P2P applications now come in more than 130 flavors, and it would be very difficult for Congress to craft a law capable of taking all of them down without harming companies like Apple in the cross-fire. If Hatch really wants to protect the iPod and other everyday devices from litigation threats, he should be helping the entertainment industry explore new business models that compensate artists and rightsholders by leveraging the power of P2P. Otherwise, we sacrifice innovation for legislation that will only drive file sharing further underground.
Hollywood (Finally) Turns on TiVo, Part II
Posted by Donna WentworthSusan Crawford, responding to the Jonathan Krim article we mentioned earlier today about TiVo and the FCC's broadcast flag mandate (PDF):
The flag was supposed to be about indiscriminate online distribution. TiVo is trying to provide a device that allows 10 people within a personal network to copy TiVo-ed shows onto their PCs. It's perfectly secure. It's just not quite constrained enough for the studios.
And Hollywood is asking [pdf] the FCC to make sure that this TiVo functionality never reaches consumers.
This desperate quest for control, using the FCC as an apparently willing tool, will end its first stage next week. The rumor is that Real and MSN have already caved in to the studios. Only TiVo is still fighting.
The flag proceeding has convinced me that FCC is capable of almost anything. That's why it seems important to let FCC know just how hard making rules about IP-enabled services will be.

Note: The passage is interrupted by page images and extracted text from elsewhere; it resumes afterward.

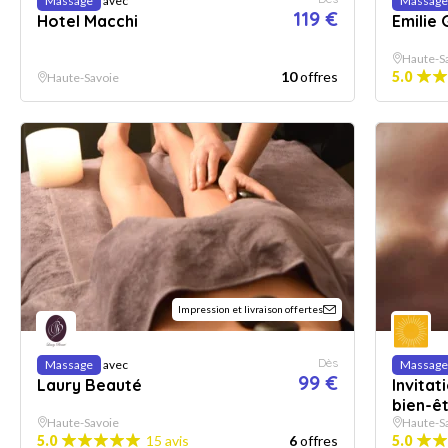
Massage
avec
Massage
119 €
Hotel Macchi
Emilie
Haute-S
10
offres
5.0
Haute-Savoie
Impression et livraison offertes
Dès
Massage
avec
Massage
99 €
Laury Beauté
Invita
bien-ê
Haute-Savoie
Haute-S
5.0
15 avis
6
offres
5.0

Listening to the Induce Act
Posted by Donna WentworthEdward Felten is hosting an impromptu discussion in the comments section of his weblog as readers tune in to the webcast of the Induce Act hearing.

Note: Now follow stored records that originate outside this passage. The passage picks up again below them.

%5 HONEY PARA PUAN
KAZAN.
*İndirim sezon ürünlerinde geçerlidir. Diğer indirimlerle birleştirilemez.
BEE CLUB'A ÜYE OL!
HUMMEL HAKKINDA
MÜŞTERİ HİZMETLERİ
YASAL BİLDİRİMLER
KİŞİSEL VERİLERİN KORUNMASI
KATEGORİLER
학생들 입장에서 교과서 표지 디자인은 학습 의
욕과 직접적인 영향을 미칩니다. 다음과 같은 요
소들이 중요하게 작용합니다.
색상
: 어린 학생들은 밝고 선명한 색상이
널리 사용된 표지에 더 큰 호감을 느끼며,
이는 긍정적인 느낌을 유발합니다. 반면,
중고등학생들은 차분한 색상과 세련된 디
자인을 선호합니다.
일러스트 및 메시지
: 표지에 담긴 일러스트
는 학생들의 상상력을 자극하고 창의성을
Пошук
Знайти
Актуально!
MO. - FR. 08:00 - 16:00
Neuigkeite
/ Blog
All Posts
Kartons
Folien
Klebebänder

Bonus: Testimony by Marybeth Peters (PDF) of the Copyright Office, who'd like to erase the Betamax decision and presumably the 20 years of technological innovation that it allowed.
Hollywood (Finally) Turns on TiVo
Posted by Donna WentworthFor a while there, it looked like TiVo could avoid (some of) the copyright battles that felled the competition by playing nice with the content industry. But as this MSNBC Washington Post article shows, sometimes even asking for permission to innovate isn't enough:
Hollywood studios and the National Football League are seeking to block the maker of the popular TiVo television recorder from expanding its service so that users could watch copies of shows and movies on devices outside their homes.
[...]
TiVo has an interest in keeping everything secure," said its Washington attorney, James M. Burger. "We are trying to bring innovation to consumers."
But the system alarms the content industry, which promised to roll out more digital programming over free television networks only after insisting that the FCC adopt rules requiring makers of recording devices to certify that they have technologies to prevent mass Internet distribution.
Digital programming is far more appealing for online distribution because the quality does not degrade as it is copied over and over.
TiVo was one of 13 companies that asked the FCC for approval, arguing that its copy-protection system met the requirements. The Motion Picture Association of America, Hollywood's lobbying arm, and the NFL then filed objections to TiVo's plan.
[...]
Mike Godwin, policy counsel for Public Knowledge, an advocacy group for consumer digital rights, said the fight highlights the danger of requiring technologies to be approved by government agencies.
"We've always thought that once the FCC got into the role of approving content protection technologies that the content companies would leverage this to use the agency to throttle various technologies," he said.